We hear about States’ Rights as if John C Calhoun had arisen from his South Carolina grave. Once again the cry is “Leave it to the States to decide these issues”. Just a reminder: Article 4; Section 4 states: “ Republican government: The United States shall guarantee to every State in this Union a Republican Form of Government, and shall protect each of them….against domestic Violence.” That is actually in the legal framework of our very fabric. Simply put: our Federal government guarantees the states their rights not the other way around.

As to the right of Texas to secede or form several states, I doubt that is so enshrined and even if it was in the annexation agreement, surely it was obviated by the agreement that Texas and “all states formerly under rebellion” had to pledge to re-enter the Union.

Those gentlemen who wrote our founding documents were as diverse a group as we have today. The difference between then and now is the “spirit of compromise”, that term we learned in sixth grade civics class and that is sadly seen by the extreme right and sometimes the equally extreme left as capitulation. Tell that to Madison or Jefferson or Hamilton or Adams. Better still, read the Federalist Papers.

While we are at it, can someone remind those who claim to be running to “get Washington out of our lives as far as we can”, that calling for constitutional amendments that stipulate what marriage is, or the prohibition of abortion, or the right to pray in our schools seems to my eyes to be increased control of our basic rights to make decisions based on our intellect and free-will.

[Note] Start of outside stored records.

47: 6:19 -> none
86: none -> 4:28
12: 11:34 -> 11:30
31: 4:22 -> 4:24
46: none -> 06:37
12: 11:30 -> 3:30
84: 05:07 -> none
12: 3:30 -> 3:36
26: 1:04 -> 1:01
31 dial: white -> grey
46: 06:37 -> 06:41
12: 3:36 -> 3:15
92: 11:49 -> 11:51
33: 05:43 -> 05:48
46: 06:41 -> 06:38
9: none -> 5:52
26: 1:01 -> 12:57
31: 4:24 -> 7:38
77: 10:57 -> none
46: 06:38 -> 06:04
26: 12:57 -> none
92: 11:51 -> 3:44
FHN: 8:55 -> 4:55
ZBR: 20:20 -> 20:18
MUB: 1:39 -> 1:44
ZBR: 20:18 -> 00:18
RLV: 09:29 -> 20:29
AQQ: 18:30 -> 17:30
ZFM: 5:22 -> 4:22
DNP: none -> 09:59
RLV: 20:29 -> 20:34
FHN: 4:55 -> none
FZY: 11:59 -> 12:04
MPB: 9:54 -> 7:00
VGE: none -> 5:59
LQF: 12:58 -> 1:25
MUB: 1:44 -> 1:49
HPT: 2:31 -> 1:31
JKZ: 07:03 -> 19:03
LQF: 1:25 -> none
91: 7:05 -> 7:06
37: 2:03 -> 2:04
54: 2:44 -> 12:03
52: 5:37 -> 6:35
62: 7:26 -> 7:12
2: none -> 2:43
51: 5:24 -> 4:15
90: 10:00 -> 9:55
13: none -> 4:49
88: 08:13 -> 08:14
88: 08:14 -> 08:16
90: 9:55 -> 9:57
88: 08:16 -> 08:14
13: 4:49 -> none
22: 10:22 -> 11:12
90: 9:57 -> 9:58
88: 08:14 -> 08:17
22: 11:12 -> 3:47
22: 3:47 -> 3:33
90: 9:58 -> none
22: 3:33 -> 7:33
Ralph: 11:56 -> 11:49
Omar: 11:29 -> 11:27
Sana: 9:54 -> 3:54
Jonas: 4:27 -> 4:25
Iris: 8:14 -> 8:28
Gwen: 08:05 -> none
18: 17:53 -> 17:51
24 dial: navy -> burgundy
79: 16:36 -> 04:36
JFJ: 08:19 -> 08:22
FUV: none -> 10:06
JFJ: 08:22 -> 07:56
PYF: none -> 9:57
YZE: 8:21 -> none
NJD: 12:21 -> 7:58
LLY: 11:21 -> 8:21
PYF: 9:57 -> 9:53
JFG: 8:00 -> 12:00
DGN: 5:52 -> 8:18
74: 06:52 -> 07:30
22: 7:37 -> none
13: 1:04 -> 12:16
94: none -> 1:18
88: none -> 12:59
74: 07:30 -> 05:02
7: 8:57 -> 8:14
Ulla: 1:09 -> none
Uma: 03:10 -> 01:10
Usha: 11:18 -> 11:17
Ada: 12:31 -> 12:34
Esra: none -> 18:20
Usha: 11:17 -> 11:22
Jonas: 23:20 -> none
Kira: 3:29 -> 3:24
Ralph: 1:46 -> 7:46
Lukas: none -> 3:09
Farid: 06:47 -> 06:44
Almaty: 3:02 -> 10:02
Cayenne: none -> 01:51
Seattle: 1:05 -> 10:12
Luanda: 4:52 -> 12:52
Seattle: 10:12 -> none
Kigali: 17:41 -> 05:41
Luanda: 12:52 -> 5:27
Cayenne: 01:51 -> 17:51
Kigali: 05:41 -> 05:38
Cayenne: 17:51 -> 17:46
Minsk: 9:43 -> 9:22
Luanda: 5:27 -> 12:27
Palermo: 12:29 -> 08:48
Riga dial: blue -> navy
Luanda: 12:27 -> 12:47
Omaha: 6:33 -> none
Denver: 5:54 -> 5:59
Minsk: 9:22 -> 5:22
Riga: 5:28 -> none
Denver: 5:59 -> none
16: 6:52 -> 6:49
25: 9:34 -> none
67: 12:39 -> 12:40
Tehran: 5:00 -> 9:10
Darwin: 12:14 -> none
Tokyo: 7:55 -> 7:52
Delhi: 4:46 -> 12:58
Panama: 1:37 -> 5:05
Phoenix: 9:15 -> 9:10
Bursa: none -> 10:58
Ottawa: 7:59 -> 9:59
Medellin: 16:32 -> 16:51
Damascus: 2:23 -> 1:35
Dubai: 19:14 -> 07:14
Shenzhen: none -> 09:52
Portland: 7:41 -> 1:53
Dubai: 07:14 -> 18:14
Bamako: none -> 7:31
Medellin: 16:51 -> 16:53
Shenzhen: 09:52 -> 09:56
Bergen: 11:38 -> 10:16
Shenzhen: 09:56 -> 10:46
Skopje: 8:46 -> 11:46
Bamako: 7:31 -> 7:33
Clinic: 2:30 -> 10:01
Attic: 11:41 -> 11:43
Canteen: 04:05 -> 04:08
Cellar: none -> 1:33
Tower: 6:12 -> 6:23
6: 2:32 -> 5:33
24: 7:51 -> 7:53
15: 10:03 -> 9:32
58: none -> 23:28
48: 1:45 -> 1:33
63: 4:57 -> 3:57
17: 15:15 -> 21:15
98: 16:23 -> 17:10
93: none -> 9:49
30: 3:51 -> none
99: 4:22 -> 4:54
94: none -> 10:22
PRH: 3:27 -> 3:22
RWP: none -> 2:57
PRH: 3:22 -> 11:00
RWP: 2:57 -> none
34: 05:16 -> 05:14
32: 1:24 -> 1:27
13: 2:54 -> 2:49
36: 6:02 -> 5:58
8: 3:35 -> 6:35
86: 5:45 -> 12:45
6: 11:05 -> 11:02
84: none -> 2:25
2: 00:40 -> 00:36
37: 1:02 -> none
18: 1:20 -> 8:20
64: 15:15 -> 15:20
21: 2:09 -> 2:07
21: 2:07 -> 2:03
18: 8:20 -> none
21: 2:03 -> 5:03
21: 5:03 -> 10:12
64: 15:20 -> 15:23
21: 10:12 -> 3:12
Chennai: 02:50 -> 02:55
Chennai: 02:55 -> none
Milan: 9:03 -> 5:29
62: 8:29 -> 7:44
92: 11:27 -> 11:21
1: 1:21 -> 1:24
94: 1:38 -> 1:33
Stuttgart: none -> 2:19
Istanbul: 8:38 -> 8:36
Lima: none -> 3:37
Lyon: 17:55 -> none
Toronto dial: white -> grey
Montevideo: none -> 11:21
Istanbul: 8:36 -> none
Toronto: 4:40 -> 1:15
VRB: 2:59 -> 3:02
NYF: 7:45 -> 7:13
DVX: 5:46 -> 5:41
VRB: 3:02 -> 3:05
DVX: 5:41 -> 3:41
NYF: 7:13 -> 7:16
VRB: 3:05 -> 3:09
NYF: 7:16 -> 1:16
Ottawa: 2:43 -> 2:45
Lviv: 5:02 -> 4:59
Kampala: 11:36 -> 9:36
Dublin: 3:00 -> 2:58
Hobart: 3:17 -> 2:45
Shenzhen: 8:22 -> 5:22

Does strict construction demand we reverse woman’s suffrage or reinstate poll taxes or do we take away the right to levy income taxes? Now there’s an idea that might appeal to the Tea Party. Think of it: no income tax effectively means no Federal spending and therefore we can all repair to our individual enclaves and build walls and prance right back into the dark ages.

So much for the shining city on the hill.